Extended Data Fig. 9. Mendelian randomisation analysis.

a) Causal effects of protein levels on disease risk estimated through two-sample Mendelian randomisation analysis of pQTL summary statistics and disease GWAS summary statistics. OR: consensus estimate of the odds ratio conferred per standard deviation increase in protein levels across five Mendelian randomisation methods. * Estimated causal effect is directionally consistent with PGS-protein associations in Fig. 1b. 95% CI: 95% confidence interval. P-value: Two-sided P-value obtained by averaging Z-scores across five Mendelian randomisation methods. Entries are greyed out where P > 0.05, and red where P < 0.0038 (Bonferroni correction for 13 tests). Pleiotropy P-value: two-sided P-value for the intercept term in Egger regression, indicating where P < 0.05 confounding of the causal estimate by horizontal pleiotropy. Full summary statistics including exact P-values are detailed in Supplementary Table 6. b) Dose response curves showing the estimated causal effect of changes in protein levels on disease risk for each protein and disease. Points on each plot show the cis-pQTLs used as genetic instruments for each test. On the x-axes, points show the standard deviation change in protein levels per copy of the minor allele in the pQTL summary statistics, and horizontal bars show + /- the standard error. On the y-axes, points show odds ratio conferred per copy of the minor allele in the GWAS summary statistics, and vertical bars indicate show + /- the standard error. Effect sizes, standard errors, and exact two-sided P-values from pQTL and GWAS summary statistics are detailed in Supplementary Table 7. The slope of the orange dashed line corresponds to the estimated causal effect (consensus Odds Ratio from a). The yellow ribbon shows the 95% confidence interval for the estimated causal effect (slope), accounting also for the 95% confidence interval for the intercept term in Egger regression.

Extended Data Fig. 10. Overlap of results with proteome-wide T2D associations in AGES-Reykjavik.

a) Contingency table tabulating the overlap in results from our study detailed in Extended Data Fig. 3 (rows) with proteome-wide significant associations with incident and prevalent T2D in AGES-Reykjavik in Gudmundsdottir et al. 2020 (columns).
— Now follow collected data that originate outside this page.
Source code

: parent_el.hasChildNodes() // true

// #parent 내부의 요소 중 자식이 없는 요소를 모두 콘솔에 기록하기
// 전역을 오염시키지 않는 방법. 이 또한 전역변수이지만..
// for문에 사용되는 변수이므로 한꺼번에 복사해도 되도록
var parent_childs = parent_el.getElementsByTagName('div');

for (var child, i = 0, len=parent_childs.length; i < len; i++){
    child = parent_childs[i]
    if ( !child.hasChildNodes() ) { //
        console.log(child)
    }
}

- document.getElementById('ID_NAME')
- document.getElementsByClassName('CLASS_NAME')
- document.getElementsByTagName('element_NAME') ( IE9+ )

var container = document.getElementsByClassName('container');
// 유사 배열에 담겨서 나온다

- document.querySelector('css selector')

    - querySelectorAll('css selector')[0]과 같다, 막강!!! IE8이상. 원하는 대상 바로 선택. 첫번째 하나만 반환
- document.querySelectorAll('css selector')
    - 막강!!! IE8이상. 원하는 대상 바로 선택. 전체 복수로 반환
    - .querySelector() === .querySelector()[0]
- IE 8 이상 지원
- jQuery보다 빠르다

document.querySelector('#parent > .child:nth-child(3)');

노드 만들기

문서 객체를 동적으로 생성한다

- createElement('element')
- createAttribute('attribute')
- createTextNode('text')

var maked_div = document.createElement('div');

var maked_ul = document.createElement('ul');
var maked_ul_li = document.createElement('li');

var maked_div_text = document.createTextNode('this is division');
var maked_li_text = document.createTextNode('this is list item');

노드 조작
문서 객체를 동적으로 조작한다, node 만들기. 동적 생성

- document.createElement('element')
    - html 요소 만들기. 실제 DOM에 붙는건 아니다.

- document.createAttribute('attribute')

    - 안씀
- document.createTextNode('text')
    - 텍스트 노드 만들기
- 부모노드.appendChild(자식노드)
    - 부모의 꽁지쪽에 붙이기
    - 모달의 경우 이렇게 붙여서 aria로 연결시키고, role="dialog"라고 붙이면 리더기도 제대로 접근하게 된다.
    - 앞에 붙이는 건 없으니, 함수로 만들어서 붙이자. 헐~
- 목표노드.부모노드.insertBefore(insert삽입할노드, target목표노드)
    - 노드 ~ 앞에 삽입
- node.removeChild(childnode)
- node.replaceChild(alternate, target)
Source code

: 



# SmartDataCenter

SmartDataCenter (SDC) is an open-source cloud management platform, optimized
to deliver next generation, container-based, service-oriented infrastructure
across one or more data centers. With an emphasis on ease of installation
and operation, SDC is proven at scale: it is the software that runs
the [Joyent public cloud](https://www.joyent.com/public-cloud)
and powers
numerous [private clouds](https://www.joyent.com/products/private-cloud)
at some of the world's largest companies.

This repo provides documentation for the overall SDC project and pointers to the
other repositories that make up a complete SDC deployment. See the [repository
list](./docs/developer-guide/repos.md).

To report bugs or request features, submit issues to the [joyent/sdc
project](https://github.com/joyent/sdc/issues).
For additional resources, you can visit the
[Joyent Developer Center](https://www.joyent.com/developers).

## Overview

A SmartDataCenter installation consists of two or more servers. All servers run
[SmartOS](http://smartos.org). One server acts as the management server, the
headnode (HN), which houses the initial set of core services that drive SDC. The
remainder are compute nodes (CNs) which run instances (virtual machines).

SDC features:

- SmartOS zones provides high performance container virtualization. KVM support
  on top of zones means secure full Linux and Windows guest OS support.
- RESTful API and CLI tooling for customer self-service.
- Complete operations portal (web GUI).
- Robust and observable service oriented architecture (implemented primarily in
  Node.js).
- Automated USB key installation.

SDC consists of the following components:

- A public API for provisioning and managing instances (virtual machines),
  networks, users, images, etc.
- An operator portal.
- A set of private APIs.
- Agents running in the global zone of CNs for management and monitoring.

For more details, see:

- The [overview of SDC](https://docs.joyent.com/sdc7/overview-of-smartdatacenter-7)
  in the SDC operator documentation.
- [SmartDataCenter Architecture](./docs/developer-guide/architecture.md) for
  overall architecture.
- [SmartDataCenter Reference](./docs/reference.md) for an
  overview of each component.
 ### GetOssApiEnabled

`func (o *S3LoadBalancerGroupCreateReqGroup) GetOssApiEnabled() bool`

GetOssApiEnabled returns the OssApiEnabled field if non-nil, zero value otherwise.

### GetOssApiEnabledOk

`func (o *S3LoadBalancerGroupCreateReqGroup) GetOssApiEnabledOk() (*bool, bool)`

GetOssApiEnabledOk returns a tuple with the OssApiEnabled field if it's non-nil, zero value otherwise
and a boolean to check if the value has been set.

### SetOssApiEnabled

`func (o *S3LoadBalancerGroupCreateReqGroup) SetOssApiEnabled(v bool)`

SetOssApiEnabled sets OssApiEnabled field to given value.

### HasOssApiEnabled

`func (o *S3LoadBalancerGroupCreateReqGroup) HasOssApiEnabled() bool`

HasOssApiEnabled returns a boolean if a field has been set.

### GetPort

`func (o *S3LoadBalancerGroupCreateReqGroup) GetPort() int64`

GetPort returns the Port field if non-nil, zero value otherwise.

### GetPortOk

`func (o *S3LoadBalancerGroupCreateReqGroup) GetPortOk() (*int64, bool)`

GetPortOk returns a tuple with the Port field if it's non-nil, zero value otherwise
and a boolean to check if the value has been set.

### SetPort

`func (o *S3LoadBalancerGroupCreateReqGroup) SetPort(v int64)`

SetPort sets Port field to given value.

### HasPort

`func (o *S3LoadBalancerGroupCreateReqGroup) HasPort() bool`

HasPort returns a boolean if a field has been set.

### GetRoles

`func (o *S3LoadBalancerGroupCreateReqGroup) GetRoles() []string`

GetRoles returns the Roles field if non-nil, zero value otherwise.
One-sided P-values from Fisher’s exact tests are given in each cell testing whether the overlap is greater than expected by chance. Row totals and column totals indicate the number of proteins in each row and column group, and the total overlap in proteins present in both studies (3,250) is given in the bottom right. b) For the 16 of 31 proteins nominally associated with T2D PGS in INTERVAL (Fig. 2b) and proteome-wide significant for incident T2D in AGES-Reykjavik, compares hazard ratios (points; x-axis) for incident T2D in INTERVAL (N = 27 cases over 7.7 years of follow-up in 3,087 participants) to odds ratios (points; y-axis) for incident T2D in AGES-Reykjavik (N = 112 cases after 5 years of follow-up in 2,940 participants). Cox proportional hazards models in INTERVAL were fit with follow-up as time scale, adjusting for age, sex, 10 genotype PCs, sample measurement batch, and time between blood draw and sample processing. Logistic regression in AGES-Reykjavik were fit adjusting for age and sex. Horizontal and vertical bars correspond to the 95% confidence intervals of the hazard ratios and odds ratios respectively. Two-sided P < 0.0012 indicates association with incident T2D in INTERVAL from Fig. 2b was significant after Bonferroni correction for the 42 tested protein to disease associations. Summary statistics including exact two-sided P-values from both analyses are given in Supplementary Table 8.